● GIVEN INFORMATION
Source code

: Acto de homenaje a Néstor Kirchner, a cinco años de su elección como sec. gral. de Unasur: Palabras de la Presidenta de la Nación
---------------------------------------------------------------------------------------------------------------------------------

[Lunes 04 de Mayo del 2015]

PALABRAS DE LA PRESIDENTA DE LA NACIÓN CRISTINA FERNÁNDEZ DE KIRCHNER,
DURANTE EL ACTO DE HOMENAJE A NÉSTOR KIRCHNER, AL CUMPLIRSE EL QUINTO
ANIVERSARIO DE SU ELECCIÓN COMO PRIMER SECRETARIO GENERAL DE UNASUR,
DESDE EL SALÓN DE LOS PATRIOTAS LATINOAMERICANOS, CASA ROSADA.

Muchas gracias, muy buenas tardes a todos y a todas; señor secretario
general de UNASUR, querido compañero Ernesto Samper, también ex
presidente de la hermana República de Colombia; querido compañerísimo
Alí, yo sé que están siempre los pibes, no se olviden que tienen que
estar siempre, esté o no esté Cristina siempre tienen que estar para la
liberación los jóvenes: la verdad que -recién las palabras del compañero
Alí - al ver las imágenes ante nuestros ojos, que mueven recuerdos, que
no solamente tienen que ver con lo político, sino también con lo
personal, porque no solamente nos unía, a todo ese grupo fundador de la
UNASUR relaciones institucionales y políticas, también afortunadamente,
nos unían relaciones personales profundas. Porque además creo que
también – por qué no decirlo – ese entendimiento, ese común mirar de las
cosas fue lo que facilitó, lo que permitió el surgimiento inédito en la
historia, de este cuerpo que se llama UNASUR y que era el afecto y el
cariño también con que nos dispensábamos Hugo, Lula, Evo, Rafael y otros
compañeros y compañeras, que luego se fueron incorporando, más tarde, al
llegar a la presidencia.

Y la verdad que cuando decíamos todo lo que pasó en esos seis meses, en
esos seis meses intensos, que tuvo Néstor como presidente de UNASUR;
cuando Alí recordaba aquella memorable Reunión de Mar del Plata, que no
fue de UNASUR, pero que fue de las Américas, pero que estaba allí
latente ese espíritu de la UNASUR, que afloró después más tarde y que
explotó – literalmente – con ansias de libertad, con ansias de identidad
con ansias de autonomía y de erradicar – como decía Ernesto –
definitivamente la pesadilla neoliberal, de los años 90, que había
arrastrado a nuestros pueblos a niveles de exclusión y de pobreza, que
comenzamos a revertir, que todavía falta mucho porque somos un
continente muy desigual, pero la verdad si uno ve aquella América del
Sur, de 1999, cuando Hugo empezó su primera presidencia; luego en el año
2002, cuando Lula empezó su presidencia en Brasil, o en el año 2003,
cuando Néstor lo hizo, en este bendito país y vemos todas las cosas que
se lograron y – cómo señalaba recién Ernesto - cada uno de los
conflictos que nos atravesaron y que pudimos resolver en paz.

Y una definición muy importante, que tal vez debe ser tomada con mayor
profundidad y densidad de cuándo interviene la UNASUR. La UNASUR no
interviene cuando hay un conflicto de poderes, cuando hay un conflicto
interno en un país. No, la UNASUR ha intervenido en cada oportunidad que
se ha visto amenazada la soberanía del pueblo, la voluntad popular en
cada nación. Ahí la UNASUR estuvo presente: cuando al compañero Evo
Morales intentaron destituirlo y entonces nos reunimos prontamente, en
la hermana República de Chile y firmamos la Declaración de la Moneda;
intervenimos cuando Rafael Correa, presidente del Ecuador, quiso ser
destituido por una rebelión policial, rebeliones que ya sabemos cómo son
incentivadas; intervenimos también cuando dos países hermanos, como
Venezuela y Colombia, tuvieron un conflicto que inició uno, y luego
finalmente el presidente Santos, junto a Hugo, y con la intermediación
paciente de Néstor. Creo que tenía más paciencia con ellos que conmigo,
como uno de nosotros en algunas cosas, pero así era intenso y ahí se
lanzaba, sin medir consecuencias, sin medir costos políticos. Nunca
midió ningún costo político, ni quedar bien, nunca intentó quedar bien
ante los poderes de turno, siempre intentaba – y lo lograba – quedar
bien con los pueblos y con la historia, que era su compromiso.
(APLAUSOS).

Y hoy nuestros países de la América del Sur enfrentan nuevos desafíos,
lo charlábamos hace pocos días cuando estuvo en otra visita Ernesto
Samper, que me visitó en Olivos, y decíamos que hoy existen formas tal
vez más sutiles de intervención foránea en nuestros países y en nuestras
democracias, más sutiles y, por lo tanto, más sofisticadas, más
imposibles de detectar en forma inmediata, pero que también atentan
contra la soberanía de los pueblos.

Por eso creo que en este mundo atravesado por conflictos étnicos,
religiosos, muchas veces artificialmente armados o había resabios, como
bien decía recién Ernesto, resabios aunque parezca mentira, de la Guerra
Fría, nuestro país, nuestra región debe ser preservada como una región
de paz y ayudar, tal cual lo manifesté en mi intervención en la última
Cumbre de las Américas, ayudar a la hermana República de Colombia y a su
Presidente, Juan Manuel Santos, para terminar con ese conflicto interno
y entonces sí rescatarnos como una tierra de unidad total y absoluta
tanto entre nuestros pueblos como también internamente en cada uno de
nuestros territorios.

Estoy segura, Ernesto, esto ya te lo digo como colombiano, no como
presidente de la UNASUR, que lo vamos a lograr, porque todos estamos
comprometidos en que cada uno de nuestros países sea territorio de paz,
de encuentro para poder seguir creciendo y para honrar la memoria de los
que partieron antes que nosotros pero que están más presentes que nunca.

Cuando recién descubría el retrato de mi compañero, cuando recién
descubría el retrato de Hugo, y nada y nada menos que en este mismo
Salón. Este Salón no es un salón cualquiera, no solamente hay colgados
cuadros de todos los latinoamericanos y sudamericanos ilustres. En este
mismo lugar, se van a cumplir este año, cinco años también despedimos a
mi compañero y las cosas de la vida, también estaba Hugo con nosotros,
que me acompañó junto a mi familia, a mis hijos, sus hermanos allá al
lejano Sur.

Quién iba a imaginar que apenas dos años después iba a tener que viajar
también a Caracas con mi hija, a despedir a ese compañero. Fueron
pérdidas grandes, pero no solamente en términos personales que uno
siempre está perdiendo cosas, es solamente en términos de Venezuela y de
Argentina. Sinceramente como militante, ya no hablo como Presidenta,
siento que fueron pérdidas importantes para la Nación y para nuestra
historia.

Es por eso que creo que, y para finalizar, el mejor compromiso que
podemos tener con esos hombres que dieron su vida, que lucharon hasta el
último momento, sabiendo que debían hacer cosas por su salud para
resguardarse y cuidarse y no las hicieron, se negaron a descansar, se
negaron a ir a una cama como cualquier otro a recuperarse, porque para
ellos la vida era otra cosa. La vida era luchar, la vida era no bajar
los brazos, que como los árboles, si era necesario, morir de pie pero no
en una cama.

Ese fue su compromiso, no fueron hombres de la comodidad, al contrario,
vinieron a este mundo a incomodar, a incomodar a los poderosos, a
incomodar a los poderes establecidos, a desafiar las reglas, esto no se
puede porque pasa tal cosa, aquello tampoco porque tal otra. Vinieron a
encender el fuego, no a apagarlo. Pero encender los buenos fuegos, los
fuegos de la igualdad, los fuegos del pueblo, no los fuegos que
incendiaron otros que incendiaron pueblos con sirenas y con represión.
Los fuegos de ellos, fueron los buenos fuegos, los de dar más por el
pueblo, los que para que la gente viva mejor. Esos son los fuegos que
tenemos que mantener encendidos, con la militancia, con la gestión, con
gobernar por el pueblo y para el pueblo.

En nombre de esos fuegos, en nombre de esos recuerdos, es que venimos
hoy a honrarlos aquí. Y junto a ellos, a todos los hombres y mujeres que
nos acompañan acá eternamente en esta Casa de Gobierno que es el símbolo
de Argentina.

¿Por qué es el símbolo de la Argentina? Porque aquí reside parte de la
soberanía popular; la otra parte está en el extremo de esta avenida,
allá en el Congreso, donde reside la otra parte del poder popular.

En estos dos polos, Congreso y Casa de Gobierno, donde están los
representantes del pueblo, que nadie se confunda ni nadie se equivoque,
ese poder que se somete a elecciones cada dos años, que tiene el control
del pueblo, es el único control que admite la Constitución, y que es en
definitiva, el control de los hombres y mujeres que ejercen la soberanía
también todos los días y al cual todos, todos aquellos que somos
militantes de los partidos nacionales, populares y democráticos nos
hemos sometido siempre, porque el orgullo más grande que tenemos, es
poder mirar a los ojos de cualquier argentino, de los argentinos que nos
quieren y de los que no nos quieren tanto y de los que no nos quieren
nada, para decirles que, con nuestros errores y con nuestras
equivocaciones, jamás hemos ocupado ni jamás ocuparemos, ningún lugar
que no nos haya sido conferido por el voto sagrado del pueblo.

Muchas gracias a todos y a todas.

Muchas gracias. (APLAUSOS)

● ACTIVITY
Count how many lines above carry the word "ningún". Only the number is required.

● TASK ANSWER
2